Il pacifismo oggi è più necessario che mai. Non solo per un imperativo morale – quello di non uccidere – ma per una ragione politica e sociale: le armi tolgono futuro. Ogni euro speso per un caccia è un euro tolto alla transizione ecologica. Ogni carro armato in più è una scuola in meno.

Siamo ancora in tempo per cambiare strada. 
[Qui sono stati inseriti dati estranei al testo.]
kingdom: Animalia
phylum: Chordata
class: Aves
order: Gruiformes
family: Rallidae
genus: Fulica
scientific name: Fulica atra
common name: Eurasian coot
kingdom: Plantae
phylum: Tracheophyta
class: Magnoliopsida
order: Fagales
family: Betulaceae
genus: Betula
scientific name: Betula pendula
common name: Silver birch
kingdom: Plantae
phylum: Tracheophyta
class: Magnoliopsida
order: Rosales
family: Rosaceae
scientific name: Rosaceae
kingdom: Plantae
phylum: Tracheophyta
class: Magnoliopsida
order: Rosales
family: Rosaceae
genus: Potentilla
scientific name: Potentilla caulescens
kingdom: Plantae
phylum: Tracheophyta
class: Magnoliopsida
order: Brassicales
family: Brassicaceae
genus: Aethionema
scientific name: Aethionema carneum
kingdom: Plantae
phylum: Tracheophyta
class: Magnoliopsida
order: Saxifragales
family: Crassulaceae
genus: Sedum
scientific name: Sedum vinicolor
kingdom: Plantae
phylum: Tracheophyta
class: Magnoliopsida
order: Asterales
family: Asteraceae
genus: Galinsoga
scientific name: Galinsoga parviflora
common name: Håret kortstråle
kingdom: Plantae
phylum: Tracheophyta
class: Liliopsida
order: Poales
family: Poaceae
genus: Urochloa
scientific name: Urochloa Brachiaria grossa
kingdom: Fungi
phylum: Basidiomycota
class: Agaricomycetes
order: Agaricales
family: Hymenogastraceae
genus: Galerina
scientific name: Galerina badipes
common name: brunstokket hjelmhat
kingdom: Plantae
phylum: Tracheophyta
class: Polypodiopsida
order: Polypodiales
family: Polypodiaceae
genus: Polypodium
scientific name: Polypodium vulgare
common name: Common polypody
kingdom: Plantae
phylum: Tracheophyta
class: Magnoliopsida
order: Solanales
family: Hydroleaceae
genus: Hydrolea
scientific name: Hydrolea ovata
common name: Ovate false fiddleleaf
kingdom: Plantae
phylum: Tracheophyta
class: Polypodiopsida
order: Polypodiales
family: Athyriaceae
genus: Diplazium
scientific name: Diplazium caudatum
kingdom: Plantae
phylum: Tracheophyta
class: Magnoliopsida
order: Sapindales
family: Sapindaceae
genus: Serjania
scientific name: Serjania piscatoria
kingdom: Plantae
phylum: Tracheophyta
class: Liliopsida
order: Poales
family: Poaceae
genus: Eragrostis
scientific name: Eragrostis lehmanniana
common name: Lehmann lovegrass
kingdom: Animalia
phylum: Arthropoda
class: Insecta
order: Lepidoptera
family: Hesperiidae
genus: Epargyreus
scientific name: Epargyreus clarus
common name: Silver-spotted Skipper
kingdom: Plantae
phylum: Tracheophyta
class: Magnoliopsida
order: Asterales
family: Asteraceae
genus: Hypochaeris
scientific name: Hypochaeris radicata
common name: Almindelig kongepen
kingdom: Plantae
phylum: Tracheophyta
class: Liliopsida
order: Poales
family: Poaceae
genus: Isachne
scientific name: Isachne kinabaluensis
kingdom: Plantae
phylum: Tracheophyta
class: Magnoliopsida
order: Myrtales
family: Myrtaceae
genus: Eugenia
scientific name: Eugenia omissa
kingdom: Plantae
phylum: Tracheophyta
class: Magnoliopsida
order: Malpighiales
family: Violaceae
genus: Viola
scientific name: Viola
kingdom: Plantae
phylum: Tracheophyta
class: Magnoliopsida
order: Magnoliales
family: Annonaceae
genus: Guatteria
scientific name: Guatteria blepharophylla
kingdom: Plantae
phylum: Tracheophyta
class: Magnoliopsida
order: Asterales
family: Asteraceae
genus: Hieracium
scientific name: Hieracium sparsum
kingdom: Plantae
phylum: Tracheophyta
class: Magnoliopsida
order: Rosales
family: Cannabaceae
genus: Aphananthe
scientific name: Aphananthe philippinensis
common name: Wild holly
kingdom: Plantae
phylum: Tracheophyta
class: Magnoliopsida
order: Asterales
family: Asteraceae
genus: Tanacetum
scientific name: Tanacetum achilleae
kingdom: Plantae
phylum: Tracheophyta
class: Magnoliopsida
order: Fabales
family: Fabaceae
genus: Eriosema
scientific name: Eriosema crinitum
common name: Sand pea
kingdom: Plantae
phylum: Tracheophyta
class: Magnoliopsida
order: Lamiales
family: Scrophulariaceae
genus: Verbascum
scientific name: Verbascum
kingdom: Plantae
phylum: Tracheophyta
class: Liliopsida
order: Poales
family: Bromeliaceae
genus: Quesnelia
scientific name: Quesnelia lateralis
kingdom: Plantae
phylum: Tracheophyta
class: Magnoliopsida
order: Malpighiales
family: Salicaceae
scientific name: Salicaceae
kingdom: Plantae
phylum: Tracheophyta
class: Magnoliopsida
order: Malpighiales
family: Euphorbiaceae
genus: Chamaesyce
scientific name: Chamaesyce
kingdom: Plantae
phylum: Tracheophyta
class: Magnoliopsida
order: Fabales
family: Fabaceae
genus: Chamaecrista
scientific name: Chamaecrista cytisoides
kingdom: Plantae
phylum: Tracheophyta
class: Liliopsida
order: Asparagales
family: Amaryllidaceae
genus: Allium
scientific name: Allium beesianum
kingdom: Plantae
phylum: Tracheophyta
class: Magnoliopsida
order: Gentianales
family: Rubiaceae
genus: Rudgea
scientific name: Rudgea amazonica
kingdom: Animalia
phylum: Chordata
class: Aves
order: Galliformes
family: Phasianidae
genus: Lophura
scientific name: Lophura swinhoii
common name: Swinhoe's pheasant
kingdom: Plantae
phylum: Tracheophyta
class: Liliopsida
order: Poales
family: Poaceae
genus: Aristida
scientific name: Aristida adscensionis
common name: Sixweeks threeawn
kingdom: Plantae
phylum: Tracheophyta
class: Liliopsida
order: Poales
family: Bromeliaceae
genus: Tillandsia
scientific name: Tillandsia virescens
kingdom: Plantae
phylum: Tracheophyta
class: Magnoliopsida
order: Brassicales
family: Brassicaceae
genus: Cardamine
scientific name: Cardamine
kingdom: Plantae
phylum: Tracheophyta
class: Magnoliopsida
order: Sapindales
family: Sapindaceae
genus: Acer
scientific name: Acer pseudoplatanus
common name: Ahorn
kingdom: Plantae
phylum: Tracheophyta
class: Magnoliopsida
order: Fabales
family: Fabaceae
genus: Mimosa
Note: Proiezioni sull’incremento della spesa per la difesa

Attualmente, la spesa per la difesa dell’Italia si attesta all’1,2 per cento del PIL nel 2023 secondo la classificazione COFOG, e all’1,5 per cento nel 2024 secondo quella NATO. Le simulazioni dell’UPB stimano un aumento del debito di 0,7 punti percentuali fino al 137,3 del PIL nel 2028 con un utilizzo parziale (0,25 punti percentuali di PIL nel 2025 e 0,5 nel triennio 2026-28) della flessibilità; con un aumento graduale della spesa fino alla massima flessibilità consentita, pari a 1,5 per cento nel 2028, il debito salirebbe a 137,7 per cento e porterebbe a un peggioramento della dinamica negli anni successivi, con il rapporto debito/PIL che tornerebbe a crescere dopo il 2031. L’impatto economico positivo di questi aumenti di spesa dipende dalla composizione della spesa stessa e dal grado di attivazione della domanda interna, ma il moltiplicatore di tali interventi è stimato inferiore all’unità.